The expanded network approach
Recently, our lab published a commentary on Borsboom’s review, proposing an expanded view which may help with some of these problems. Instead of relying wholly on symptoms from diagnostic manuals, we propose that networks should include variables that are plausible causal candidates in the etiology or maintenance of mental disorders. This still includes symptoms, but also includes other variables such as cognitive factors, biological factors, and protective factors.
We aren’t the only ones who have thought along these lines. In Eiko Fried and Angelique Cramer‘s recent comprehensive summary of challenges to the network approach, they discuss problems with the term “symptom” and how focusing primarily on symptoms has led network researchers to ignore important elements of mental disorders. Related, the paper includes a discussion on how more static components that play a role in mental disorders (e.g., an initial trauma that sparked PTSD or personality traits) might be conceptualized from a dynamic systems point of view.
By focusing network analyses only on symptoms, what have we missed? Between the commentary and the review, here are some suggested possibilities: impairment of functioning, information processing biases, maladaptive (or adaptive) schemas, metacognitive beliefs, life events, self-esteem, social interactions, rejection events, physical activities, and substance abuse.

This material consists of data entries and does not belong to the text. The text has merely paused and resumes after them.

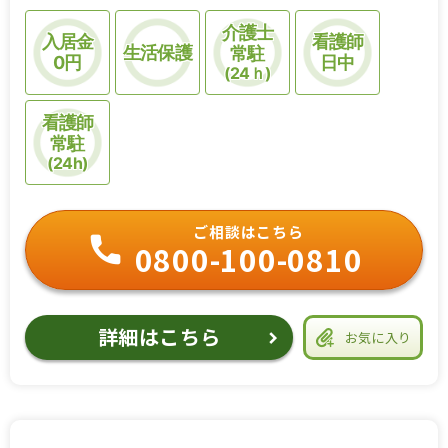
介護士
入居金
看護師
生活保護
常駐
0円
日中
(24ｈ)
看護師
常駐
(24h)
ご相談はこちら
0800-100-0810
詳細はこちら
お気に入り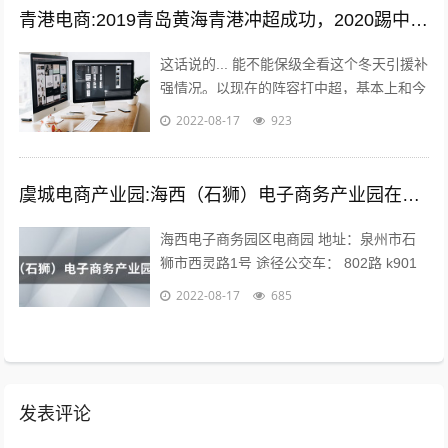
青港电商:2019青岛黄海青港冲超成功，2020踢中超青岛会保级吗？
这话说的... 能不能保级全看这个冬天引援补
强情况。以现在的阵容打中超，基本上和今
年人和一个下场。 现在问题是，队内有经
2022-08-17
923
验的球员年纪偏大，最明显的就是...
虞城电商产业园:海西（石狮）电子商务产业园在哪？
海西电子商务园区电商园 地址：泉州市石
狮市西灵路1号 途径公交车： 802路 k901
路 k902路到石狮服装城南区公交站下车向
2022-08-17
685
前971米即可。 海...
发表评论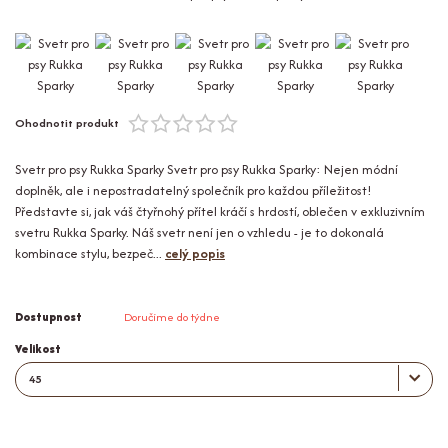
Ohodnotit produkt
Svetr pro psy Rukka Sparky Svetr pro psy Rukka Sparky: Nejen módní
doplněk, ale i nepostradatelný společník pro každou příležitost!
Představte si, jak váš čtyřnohý přítel kráčí s hrdostí, oblečen v exkluzivním
svetru Rukka Sparky. Náš svetr není jen o vzhledu - je to dokonalá
kombinace stylu, bezpeč...
celý popis
Dostupnost
Doručíme do týdne
Velikost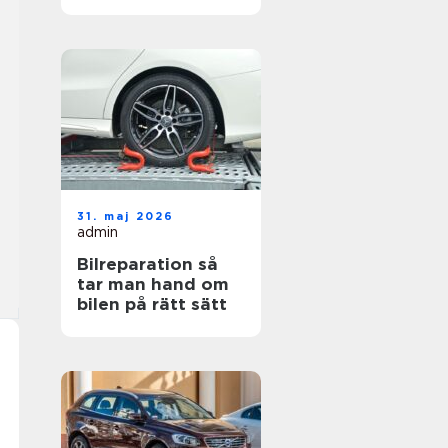
hjul
31. maj 2026
admin
Bilreparation så
tar man hand om
bilen på rätt sätt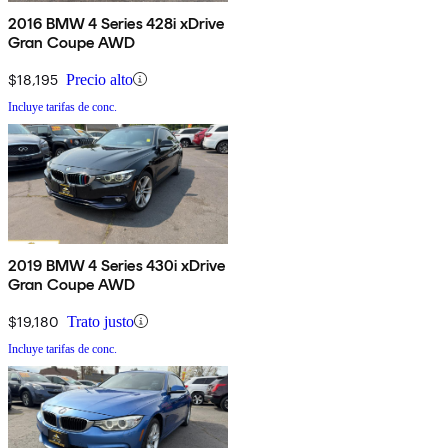
2016 BMW 4 Series 428i xDrive
Gran Coupe AWD
$18,195
Precio alto
Incluye tarifas de conc.
2019 BMW 4 Series 430i xDrive
Gran Coupe AWD
$19,180
Trato justo
Incluye tarifas de conc.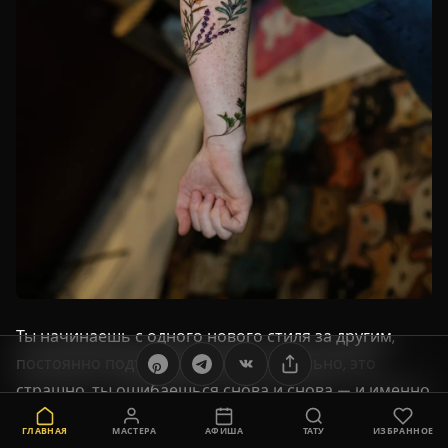
Ты начинаешь с одного нового стиля за другим,
постоянно подталкивая себя. Это больно, это
страшно, ты ошибаешься снова и снова — и именно
так ты учишься. Ты живешь под постоянным
ГЛАВНАЯ
МАСТЕРА
АФИША
ТАТУ
ИЗБРАННОЕ
давлением своих собственных ожиданий и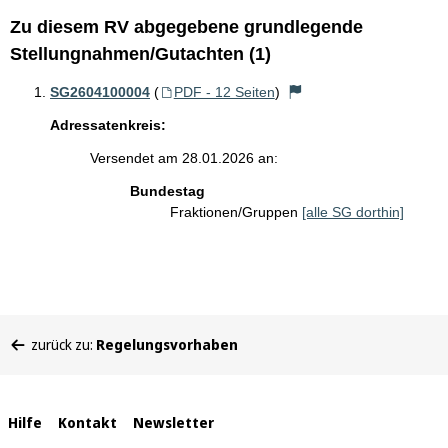
Zu diesem RV abgegebene grundlegende
Stellungnahmen/Gutachten (1)
SG2604100004
(
PDF - 12 Seiten
)
Adressatenkreis:
Versendet am 28.01.2026 an:
Bundestag
Fraktionen/Gruppen
[alle SG dorthin]
Sie
zurück zu:
Regelungsvorhaben
befinden
sich
hier:
Interne
Hilfe
Kontakt
Newsletter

In the meantime, some researchers have already been putting the rubber to the road by including non-symptom nodes in network analyses. Here are some prime examples of nodes in recent empirical publications that follow the expanded network approach:
- Attentional control as a node in social anxiety disorder
- Resilience as a protective node in depression
- Access to food as a node in trauma-related problems among war survivors
- Childhood sexual abuse as a node in psychotic disorders
- Impairment of mental and physical functioning in PTSD networks of trauma-exposed veterans
Are symptoms sufficient for network analyses going forward? Or are other causal candidates also important to include as nodes? The future is up to you!